Modelling missing protein fragments

If one decides to venture to the Protein Structure Database at www.rcsb.org and randomly chooses a protein structure file, the odds are high that this structure file is missing residues. This project attempts to solve this problem computationally.

That a protein structure is missing residues frequently happens at the beginning (N-terminal) or the end (C-terminal), but also parts in the middle of the sequence are not spared. For instance, the Pigeon Cryptochrome 4 (6PU0) is missing residues 228-244 and 498-527, cattle rhodopsin (6OY9) is missing its last 26 amino acids, and the zebrafish RNase5 (3LJE) loses its last eight residues. Other more extreme examples include the fruit fly's eukaryotic origin recognition complex (4XGC), which is missing a total of 399 residues spread all over the structure. The residues are most likely missing due to the fact, that they are intrinsically disordered or just highly versatile within the protein structure. This movement leads to bad resolutions in experimental techniques, forbidding a localization estimate.

 

C-Terminal remodeled
The missing C-terminal on European Robin Cryptochrome 4 has been remodeled.

 

Sadly, it is exactly these versatile parts that are most promising as part of signaling pathways or conformational changes. Therefore, it is most desirable to actually simulate them. 

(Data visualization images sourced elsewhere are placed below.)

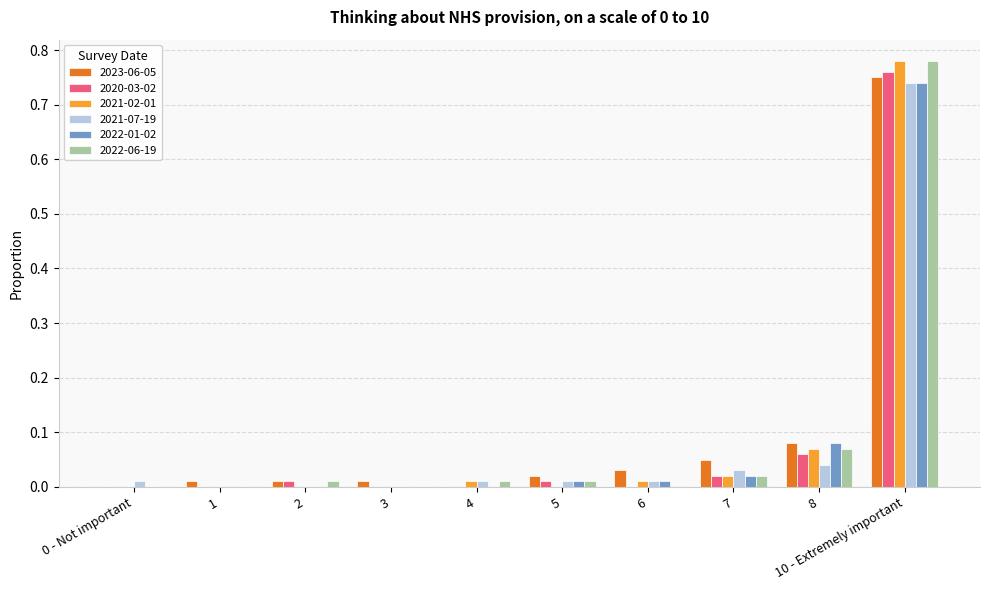

Which category has the highest value in the 2023-06-05 series?

10 - Extremely important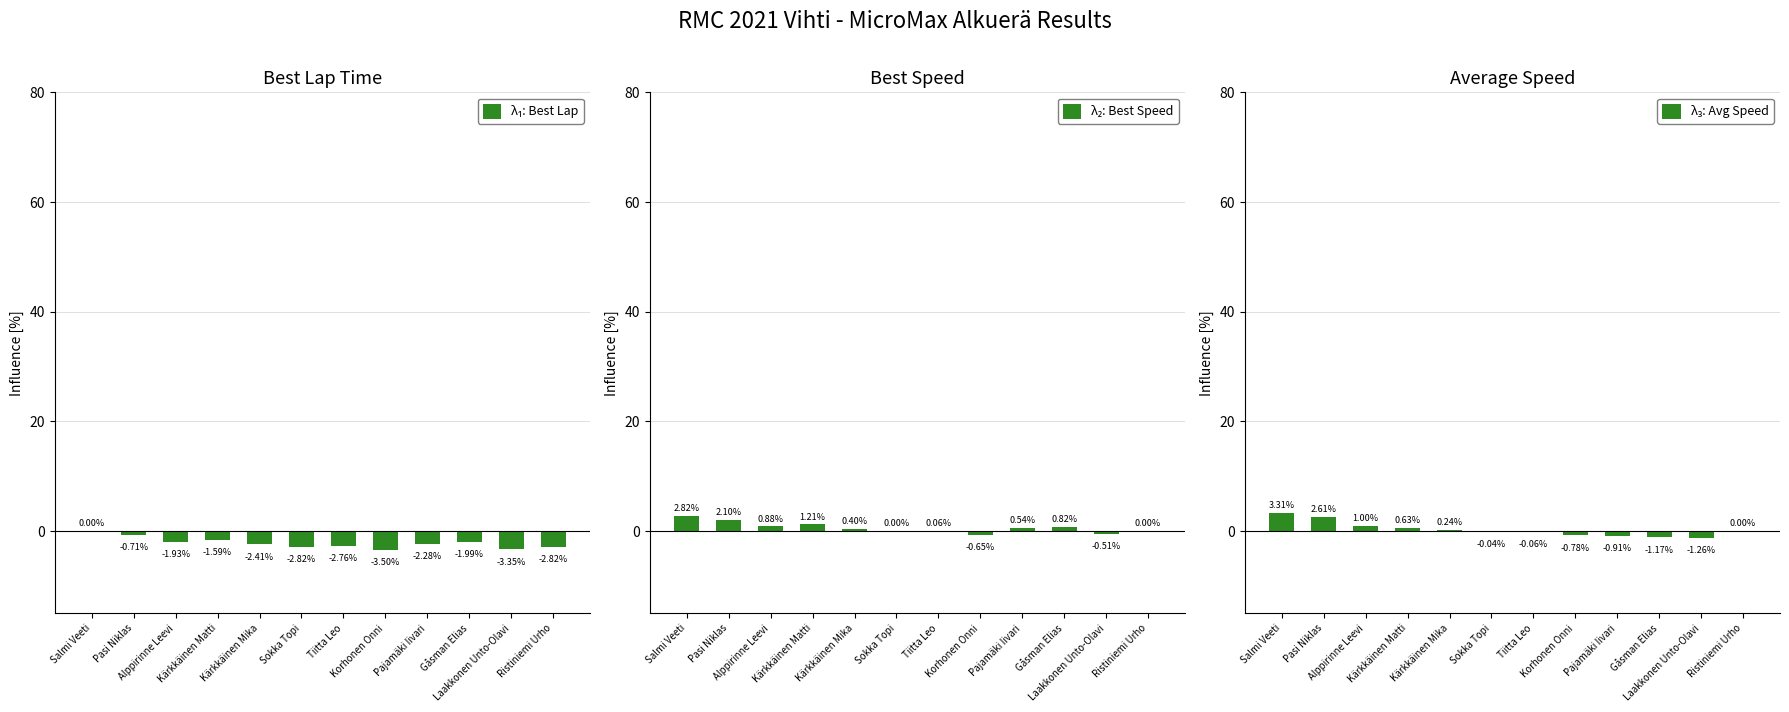

Between Kärkkäinen Mika and Ristiniemi Urho, which series saw the biggest shift?

λ₁: Best Lap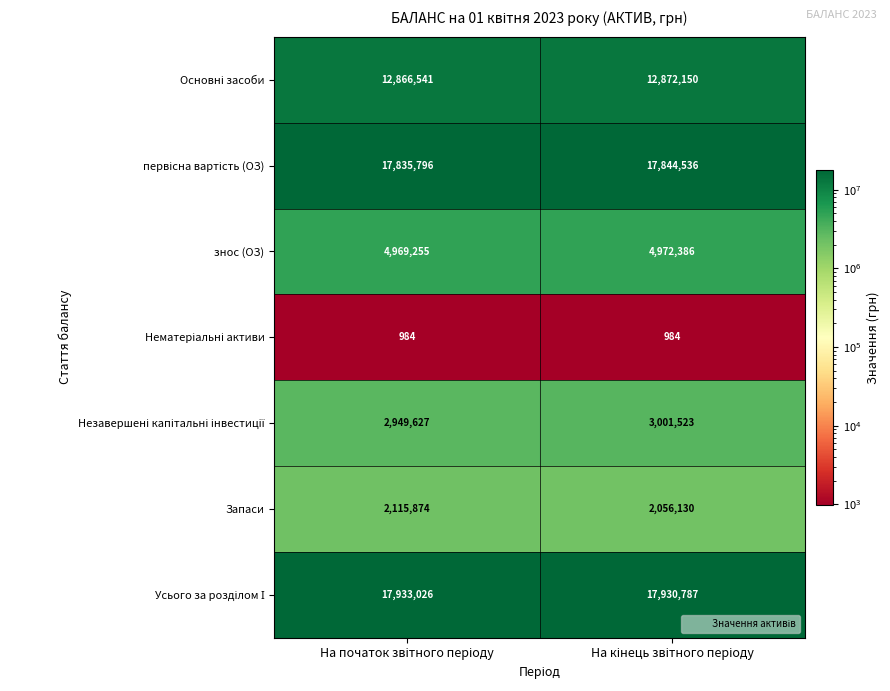

What is the greatest value displayed?

17933026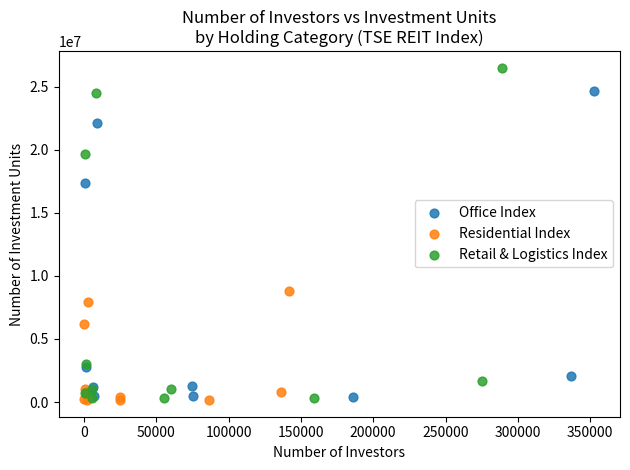

Which series contains the highest Y value?

Retail & Logistics Index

To start tackling this problem, a program was written called Pep McConst, which utilizes a Monte-Carlo approach to randomly place amino acid residues to either append a given structure or create a free-flying polypeptide. Pep McConst yields a multitude of physically possible structures but does not judge them, in any case, to be more realistic than another. Details on Pep McConst can be found here and have been implemented in VIKING for convenient application. In the paper, we showed some case studies showing that a truncated end of a ubiquitin protein was successfully reconstructed using Pep McConst and all-atom MD simulations. We continued to estimate a C-terminal for European Robin Cryptochrome 4, which is still an open question to find the best fitting, most realistic C-terminal for further studies.

A second program, based on the same algorithm as Pep McConst, is Pep McBridge, which is designed to fill gaps or replace a chain of residues within a protein structure. Pep McBridge is currently in testing and will be made available through VIKING as soon as possible.